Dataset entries
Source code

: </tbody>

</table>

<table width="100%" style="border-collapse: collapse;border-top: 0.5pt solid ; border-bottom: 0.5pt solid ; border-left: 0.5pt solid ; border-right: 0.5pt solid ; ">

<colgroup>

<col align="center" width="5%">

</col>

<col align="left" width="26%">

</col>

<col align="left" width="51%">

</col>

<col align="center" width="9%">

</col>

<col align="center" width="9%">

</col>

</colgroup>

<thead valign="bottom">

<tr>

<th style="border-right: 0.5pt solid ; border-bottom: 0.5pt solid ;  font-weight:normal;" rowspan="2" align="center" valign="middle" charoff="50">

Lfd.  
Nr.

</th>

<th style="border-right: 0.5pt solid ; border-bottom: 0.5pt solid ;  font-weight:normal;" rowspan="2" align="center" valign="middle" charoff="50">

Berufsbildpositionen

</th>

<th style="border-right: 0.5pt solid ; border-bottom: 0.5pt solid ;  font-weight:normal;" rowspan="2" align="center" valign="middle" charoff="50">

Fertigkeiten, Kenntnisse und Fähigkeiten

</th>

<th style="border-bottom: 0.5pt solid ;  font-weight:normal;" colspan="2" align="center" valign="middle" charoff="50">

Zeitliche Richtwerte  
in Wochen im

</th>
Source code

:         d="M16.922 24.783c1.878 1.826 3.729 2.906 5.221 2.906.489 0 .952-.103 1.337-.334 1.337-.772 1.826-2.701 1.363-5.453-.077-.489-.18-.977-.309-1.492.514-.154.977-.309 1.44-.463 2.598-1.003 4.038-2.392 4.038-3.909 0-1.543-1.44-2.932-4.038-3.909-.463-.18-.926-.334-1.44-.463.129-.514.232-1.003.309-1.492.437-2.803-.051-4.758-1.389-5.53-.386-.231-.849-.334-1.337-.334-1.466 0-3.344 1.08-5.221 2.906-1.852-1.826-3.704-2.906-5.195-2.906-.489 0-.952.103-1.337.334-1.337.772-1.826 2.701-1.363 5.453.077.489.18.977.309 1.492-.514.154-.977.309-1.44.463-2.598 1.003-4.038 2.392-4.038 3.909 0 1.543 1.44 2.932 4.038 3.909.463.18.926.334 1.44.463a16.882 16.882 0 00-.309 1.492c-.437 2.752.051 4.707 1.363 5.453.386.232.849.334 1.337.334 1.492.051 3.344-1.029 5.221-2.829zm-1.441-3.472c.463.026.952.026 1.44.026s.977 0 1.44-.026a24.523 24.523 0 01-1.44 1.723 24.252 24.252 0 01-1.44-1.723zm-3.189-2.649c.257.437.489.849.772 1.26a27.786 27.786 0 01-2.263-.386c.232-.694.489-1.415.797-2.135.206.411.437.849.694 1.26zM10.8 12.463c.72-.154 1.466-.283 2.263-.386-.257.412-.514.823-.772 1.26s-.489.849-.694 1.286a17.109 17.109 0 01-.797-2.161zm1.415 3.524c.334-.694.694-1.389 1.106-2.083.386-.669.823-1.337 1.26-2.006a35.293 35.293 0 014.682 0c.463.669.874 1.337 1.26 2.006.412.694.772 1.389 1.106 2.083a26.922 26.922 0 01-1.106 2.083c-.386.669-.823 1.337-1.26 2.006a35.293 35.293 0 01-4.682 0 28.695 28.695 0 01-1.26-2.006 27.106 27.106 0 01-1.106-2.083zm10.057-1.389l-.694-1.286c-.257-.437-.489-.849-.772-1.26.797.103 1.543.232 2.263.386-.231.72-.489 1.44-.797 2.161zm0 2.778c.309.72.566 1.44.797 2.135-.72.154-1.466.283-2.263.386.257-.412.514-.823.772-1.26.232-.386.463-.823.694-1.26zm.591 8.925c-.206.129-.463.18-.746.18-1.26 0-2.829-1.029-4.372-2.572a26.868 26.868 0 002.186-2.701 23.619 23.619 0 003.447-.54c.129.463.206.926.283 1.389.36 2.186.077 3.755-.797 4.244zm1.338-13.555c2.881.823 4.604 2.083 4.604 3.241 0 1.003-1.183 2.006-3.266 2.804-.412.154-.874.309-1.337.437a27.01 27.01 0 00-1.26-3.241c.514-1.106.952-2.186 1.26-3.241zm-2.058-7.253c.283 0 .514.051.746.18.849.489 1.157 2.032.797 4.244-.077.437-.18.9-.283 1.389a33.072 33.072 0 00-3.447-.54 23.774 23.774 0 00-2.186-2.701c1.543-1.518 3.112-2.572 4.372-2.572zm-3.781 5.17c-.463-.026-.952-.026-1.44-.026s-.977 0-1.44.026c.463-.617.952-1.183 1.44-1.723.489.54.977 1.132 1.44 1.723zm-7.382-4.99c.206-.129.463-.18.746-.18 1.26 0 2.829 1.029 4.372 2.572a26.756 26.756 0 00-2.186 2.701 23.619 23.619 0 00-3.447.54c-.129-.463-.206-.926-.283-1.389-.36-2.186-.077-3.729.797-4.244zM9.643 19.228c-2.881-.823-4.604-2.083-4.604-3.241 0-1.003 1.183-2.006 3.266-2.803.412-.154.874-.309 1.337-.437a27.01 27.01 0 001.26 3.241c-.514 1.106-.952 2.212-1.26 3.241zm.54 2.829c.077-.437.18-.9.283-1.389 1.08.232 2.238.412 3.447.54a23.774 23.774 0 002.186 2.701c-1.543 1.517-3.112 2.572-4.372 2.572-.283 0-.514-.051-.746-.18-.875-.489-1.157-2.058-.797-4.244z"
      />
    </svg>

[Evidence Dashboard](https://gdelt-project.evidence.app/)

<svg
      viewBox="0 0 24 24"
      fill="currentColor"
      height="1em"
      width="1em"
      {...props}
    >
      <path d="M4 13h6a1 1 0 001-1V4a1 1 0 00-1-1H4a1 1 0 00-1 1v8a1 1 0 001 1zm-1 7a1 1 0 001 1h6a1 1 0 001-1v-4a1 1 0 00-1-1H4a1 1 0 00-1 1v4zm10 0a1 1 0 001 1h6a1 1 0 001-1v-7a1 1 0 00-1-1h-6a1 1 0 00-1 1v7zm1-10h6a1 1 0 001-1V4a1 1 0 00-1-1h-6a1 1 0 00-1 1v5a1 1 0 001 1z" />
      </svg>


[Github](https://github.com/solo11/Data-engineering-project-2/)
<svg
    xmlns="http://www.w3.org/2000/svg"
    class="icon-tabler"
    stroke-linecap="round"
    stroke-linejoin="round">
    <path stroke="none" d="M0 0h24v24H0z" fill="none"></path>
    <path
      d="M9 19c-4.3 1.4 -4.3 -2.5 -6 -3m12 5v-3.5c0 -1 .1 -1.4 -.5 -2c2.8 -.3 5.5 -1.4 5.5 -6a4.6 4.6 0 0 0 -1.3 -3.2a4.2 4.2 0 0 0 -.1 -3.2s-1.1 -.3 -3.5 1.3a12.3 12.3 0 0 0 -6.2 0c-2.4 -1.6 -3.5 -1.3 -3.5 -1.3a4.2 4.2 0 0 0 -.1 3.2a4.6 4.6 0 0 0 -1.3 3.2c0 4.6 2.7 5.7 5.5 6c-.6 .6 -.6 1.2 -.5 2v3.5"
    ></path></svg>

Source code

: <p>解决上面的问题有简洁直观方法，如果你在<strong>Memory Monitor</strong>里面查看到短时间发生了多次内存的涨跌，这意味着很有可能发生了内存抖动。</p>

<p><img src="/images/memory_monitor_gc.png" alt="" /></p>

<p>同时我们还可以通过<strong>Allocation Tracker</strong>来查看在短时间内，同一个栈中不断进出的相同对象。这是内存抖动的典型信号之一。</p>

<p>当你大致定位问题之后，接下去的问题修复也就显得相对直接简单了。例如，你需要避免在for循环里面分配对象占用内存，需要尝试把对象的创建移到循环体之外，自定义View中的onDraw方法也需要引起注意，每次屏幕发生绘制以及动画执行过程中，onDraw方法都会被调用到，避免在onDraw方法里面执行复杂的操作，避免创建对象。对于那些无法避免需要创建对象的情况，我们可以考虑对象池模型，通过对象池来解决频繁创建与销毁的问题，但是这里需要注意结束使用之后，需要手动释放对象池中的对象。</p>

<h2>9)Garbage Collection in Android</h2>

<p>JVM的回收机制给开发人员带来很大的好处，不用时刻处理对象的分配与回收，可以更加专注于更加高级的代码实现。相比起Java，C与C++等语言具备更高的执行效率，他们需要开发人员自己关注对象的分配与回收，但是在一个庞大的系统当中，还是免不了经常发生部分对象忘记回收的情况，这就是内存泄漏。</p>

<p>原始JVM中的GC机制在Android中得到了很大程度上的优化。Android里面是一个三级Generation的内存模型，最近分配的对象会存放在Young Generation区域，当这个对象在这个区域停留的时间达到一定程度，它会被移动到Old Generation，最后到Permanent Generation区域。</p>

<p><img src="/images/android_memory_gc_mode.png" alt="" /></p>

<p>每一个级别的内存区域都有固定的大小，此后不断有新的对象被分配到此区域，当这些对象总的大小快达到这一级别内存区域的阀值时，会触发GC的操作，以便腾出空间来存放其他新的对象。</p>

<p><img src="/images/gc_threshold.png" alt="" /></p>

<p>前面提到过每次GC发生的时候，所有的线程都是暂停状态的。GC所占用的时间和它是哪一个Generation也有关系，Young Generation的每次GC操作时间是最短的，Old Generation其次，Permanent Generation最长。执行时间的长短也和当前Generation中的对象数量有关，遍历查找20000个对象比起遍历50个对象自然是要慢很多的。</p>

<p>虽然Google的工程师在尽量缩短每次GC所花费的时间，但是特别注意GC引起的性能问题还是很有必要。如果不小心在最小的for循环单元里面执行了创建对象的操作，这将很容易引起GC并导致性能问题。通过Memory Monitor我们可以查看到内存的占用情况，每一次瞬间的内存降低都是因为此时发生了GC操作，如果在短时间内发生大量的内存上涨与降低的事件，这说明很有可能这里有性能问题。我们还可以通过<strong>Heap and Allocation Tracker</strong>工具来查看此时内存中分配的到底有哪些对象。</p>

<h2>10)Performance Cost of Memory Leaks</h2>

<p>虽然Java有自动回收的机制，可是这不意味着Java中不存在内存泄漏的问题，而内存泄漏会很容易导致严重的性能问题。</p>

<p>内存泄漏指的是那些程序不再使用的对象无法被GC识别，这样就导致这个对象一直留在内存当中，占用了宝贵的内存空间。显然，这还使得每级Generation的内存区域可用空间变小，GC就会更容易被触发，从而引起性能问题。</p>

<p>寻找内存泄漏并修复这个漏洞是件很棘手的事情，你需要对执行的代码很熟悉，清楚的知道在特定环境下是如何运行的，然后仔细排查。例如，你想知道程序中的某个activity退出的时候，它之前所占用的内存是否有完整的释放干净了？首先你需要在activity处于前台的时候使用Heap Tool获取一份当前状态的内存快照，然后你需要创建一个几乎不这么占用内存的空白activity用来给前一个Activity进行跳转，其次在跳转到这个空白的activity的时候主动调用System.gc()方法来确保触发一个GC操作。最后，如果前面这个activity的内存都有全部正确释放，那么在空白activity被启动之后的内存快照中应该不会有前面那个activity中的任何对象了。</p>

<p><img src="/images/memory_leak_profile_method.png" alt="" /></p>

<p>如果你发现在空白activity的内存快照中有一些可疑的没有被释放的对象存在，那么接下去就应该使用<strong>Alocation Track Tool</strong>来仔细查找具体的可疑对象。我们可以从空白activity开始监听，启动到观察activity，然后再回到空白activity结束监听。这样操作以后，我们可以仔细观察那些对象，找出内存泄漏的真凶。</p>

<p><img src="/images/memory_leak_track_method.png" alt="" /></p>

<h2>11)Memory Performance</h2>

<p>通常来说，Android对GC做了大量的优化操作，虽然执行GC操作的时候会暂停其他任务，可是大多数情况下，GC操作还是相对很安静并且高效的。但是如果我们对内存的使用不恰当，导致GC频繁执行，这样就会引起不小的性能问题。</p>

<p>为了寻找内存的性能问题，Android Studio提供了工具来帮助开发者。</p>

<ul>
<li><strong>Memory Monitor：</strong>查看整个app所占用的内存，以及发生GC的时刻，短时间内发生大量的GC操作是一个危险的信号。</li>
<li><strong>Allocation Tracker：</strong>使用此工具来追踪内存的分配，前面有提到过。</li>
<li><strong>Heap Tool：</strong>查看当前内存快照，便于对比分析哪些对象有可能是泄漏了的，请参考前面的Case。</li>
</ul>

» Work order: Go through the records above and return each line in which the word "stroke" occurs.

» Reply:
    stroke-linecap="round"
    stroke-linejoin="round">
    <path stroke="none" d="M0 0h24v24H0z" fill="none"></path>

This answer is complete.